■ **DOCUMENT TEXT**:
◆ ◆ ◆

How to debunk the kind of false information that can undermine trust in elections
As Americans head to the polls (or to their post office or local dropbox) to cast their ballots for the next President of the United States, a wave of disinformation is trying to make them question whether they can trust that the election will be free and fair. As digital literacy expert Mike Caulfield observes, this year, there is a lot of disinformation that tries not so much to persuade voters to vote for a particular candidate as to convince folks the entire process is rotten to the core.”
For example, recent video footage of a Maryland elections official sparked controversy when it appeared to show an election judge (the name given to poll workers in the State of Maryland) marking ballots with a pen.
The video was immediately tweeted with the caption:
“Blatant election fraud in Germantown, Maryland!
This poll worker is filling out, changing, or marking up ballots!

◆ ◆ ◆

■ **RECORDS PROVIDED**:
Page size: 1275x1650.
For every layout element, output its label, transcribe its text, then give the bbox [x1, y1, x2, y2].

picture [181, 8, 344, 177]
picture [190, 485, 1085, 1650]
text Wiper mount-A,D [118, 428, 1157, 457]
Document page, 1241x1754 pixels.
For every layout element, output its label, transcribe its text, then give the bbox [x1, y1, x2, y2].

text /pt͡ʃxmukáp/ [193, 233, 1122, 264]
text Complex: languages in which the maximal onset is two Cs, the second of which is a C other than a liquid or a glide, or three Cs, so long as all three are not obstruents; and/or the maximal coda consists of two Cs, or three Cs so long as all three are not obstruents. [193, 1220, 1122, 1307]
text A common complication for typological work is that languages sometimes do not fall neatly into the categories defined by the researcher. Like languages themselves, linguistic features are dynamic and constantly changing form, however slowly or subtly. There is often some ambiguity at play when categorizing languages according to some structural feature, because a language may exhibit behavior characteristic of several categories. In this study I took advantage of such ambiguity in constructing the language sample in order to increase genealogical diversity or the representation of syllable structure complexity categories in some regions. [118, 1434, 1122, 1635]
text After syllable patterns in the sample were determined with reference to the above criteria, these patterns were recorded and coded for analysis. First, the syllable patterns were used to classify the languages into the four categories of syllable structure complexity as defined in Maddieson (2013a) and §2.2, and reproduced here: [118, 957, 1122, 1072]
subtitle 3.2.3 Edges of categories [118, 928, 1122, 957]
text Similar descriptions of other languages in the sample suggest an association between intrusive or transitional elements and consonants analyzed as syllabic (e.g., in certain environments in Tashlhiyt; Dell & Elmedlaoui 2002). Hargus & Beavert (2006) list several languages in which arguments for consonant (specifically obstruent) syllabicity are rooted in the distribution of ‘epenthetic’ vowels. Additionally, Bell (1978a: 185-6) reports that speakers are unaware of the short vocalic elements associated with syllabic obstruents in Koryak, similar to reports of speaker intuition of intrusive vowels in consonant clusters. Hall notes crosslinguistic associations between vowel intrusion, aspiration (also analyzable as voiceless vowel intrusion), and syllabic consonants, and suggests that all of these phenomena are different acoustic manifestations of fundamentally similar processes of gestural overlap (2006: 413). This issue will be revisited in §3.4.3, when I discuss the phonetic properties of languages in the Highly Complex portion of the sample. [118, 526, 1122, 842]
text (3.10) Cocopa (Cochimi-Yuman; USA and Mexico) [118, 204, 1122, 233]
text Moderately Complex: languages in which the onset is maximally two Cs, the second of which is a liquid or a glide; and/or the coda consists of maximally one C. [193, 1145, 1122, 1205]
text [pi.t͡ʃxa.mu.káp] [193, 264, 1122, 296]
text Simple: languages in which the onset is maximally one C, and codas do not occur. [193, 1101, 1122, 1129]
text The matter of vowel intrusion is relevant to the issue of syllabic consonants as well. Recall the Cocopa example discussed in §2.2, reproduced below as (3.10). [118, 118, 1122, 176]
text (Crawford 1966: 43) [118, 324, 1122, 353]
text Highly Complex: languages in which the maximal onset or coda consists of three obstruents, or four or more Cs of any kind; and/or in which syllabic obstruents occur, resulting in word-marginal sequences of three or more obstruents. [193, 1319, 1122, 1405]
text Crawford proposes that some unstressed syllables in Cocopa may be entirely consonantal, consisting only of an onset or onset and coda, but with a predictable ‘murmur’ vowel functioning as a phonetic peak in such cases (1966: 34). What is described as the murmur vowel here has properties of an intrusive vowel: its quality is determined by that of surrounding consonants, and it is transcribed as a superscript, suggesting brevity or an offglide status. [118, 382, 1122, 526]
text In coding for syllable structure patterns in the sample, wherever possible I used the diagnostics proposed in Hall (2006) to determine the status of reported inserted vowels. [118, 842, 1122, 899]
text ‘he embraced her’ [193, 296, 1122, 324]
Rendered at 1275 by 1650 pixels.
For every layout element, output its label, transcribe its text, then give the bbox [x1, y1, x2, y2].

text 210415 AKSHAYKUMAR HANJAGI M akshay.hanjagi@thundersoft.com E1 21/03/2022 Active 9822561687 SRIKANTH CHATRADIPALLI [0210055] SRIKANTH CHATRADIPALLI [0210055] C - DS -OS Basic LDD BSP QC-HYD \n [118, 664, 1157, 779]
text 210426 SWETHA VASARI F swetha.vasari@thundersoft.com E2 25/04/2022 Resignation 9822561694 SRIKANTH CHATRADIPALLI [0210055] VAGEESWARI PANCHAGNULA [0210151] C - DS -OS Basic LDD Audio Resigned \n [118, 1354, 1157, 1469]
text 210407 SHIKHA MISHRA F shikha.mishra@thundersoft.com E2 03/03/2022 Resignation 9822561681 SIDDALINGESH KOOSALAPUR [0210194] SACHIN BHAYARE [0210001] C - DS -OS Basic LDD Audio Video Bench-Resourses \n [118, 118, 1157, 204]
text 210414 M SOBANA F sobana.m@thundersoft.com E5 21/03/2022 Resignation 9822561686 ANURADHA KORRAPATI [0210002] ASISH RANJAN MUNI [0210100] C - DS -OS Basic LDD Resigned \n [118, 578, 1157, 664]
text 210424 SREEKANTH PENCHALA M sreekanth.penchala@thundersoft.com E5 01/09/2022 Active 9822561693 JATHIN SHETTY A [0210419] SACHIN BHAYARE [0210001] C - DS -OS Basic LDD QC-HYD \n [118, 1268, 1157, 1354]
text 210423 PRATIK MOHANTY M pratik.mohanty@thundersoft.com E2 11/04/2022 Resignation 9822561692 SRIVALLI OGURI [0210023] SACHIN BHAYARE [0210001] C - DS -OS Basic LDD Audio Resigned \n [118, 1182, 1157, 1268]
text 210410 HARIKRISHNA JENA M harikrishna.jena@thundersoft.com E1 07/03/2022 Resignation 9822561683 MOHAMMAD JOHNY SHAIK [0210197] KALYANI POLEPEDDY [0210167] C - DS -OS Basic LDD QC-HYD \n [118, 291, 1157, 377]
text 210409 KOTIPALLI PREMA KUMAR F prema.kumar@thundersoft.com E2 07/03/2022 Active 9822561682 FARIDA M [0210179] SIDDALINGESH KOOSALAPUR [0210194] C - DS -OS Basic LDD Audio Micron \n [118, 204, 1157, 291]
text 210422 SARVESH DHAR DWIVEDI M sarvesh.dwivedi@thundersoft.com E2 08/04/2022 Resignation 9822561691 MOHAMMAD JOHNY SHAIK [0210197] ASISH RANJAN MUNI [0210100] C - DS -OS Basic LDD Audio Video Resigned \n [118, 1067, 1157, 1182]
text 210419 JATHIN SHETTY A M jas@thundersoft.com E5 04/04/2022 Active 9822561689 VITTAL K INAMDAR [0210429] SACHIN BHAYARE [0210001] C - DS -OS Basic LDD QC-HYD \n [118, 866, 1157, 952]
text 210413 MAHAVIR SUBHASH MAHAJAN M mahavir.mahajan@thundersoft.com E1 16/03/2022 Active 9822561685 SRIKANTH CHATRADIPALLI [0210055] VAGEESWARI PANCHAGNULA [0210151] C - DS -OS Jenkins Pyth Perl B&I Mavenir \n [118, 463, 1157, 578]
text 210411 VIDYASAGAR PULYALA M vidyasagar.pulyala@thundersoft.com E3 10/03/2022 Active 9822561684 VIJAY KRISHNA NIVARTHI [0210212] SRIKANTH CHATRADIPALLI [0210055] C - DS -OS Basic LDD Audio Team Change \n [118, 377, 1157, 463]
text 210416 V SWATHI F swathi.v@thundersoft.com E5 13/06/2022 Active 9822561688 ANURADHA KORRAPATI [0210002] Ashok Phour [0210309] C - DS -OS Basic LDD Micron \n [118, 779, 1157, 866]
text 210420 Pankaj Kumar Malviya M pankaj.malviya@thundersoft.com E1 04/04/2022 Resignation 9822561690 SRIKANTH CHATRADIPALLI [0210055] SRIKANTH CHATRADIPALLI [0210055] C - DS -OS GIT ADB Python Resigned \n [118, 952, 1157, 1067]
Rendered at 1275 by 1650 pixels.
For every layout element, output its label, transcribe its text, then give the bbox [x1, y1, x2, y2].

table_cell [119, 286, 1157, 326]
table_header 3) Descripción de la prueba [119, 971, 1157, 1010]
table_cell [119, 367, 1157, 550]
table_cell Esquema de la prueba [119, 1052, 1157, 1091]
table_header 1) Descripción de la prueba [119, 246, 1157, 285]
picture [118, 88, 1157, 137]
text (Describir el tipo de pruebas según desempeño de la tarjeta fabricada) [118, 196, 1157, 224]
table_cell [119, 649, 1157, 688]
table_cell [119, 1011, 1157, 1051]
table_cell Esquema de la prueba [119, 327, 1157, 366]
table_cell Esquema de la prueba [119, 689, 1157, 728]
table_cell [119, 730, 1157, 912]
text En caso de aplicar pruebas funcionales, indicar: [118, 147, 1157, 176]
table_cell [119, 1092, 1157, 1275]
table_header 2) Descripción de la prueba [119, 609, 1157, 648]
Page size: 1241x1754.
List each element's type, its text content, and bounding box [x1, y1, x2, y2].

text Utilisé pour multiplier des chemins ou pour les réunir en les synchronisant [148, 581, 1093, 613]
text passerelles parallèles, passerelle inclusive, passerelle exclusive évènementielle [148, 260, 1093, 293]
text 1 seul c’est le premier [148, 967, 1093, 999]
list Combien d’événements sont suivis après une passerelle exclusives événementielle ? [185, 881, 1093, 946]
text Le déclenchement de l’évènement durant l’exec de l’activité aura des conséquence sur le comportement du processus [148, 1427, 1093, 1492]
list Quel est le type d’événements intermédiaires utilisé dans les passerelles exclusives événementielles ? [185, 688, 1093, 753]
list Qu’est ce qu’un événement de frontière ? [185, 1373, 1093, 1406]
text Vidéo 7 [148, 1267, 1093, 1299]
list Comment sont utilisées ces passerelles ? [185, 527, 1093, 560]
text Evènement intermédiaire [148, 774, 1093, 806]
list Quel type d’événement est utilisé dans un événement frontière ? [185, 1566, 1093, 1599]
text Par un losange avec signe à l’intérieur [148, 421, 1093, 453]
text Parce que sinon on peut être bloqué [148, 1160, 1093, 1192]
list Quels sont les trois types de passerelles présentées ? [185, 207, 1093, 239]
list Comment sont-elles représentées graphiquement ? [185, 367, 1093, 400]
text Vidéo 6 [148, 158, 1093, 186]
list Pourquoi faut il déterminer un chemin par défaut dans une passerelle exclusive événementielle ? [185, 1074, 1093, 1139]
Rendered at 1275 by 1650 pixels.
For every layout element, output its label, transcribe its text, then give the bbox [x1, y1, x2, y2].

◆ ◆ ◆

■ **TASK PROMPT**: Resume the article on debunking false election claims, continuing it from its last line.

■ **FINAL RESULT**:
Camera turns after the operator realized what this guy is doing.”
Although the tweet prompted an inquiry by the Montgomery County Board of Elections, the investigation found no evidence of fraud. A spokesperson from the Board of Elections noted that it is standard procedure for election judges to check ballots for valid signatures, readability, and unauthorized marks. Sometimes judges will fill in “light marks” on ballots so that counting machines can clearly read the voter’s selection.
With no evidence of fraud, the original tweet was removed by Twitter for violating the site’s rules and the account has since been suspended. Despite this, the claims may still have an impact.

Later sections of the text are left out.